/---
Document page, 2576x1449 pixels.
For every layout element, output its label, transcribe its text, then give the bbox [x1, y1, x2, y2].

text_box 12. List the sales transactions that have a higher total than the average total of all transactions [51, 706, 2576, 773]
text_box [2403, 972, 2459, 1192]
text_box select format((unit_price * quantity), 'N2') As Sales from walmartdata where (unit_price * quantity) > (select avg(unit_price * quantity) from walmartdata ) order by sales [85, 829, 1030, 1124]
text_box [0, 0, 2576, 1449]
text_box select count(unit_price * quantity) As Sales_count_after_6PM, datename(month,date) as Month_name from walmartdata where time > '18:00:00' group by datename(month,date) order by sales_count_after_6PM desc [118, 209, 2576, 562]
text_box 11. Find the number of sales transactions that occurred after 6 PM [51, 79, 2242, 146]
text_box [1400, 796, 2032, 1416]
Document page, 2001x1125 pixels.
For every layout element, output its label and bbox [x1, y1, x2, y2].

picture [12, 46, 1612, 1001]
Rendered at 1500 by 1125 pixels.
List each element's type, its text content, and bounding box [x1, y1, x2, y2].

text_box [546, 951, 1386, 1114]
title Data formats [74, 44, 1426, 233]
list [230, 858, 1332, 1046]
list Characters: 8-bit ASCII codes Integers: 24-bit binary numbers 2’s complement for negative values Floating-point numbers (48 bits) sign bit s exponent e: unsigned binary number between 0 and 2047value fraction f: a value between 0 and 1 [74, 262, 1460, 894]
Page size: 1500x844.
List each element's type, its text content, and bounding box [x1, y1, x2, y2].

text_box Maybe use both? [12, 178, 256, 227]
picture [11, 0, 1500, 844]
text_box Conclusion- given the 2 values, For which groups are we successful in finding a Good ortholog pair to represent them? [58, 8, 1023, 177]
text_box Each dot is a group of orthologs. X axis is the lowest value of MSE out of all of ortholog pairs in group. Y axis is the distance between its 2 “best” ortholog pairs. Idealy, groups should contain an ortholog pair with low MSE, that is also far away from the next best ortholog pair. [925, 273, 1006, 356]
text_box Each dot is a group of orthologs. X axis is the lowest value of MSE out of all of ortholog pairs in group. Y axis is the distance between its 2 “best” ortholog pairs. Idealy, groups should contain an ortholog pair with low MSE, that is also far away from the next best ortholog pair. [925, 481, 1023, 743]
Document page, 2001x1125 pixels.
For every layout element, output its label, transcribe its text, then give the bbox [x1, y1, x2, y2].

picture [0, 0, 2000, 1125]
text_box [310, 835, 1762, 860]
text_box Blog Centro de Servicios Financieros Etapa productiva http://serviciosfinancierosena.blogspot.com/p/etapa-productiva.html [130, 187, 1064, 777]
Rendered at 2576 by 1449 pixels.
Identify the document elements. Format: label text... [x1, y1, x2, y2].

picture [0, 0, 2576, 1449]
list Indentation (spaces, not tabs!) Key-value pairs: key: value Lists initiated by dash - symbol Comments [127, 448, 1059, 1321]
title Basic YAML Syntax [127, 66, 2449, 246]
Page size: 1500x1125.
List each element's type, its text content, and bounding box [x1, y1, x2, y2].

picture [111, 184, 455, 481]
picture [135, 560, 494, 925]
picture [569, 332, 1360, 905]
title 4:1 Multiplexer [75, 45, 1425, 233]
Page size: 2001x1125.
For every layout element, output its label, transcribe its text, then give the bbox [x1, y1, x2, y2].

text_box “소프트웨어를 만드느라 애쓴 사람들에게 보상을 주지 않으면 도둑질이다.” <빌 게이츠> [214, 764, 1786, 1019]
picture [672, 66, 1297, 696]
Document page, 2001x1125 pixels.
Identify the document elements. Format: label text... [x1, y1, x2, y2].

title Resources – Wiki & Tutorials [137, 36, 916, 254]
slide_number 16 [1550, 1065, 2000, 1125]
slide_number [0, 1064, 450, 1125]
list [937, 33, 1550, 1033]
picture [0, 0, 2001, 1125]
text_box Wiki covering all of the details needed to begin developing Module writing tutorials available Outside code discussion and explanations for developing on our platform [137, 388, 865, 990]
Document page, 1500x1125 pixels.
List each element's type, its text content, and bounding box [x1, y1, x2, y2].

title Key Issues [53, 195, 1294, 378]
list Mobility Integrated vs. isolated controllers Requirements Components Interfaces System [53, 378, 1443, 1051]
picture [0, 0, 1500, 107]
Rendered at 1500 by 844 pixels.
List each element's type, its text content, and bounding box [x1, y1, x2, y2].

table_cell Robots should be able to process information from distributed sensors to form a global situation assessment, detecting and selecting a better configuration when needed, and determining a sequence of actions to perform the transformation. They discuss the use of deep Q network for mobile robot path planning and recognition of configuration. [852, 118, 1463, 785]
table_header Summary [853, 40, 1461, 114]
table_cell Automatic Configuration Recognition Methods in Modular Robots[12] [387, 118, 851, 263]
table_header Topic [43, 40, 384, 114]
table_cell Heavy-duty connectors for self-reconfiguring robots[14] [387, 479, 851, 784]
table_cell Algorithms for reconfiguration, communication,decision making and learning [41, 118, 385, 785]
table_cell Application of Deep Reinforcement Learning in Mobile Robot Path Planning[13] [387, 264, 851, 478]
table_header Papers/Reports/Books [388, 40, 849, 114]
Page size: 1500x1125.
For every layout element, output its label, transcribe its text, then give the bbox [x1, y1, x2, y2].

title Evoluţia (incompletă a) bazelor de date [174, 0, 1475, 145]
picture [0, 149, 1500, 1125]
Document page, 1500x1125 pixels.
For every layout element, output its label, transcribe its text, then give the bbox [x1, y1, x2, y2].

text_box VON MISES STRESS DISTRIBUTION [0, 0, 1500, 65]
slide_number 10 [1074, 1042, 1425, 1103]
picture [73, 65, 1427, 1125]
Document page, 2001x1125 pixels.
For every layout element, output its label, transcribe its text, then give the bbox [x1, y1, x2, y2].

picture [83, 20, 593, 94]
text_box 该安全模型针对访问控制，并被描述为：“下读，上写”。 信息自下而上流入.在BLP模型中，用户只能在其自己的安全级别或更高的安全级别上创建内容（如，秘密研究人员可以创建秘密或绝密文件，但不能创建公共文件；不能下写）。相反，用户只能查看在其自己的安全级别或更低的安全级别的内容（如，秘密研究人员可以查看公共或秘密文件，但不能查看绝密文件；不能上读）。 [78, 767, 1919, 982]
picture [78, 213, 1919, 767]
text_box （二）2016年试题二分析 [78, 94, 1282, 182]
\---
The answer must consist of every line from the entries above that contains "Rendered".

== SOLUTION FOR THIS EXERCISE ==
Rendered at 1500 by 1125 pixels.
Rendered at 2576 by 1449 pixels.
Rendered at 1500 by 844 pixels.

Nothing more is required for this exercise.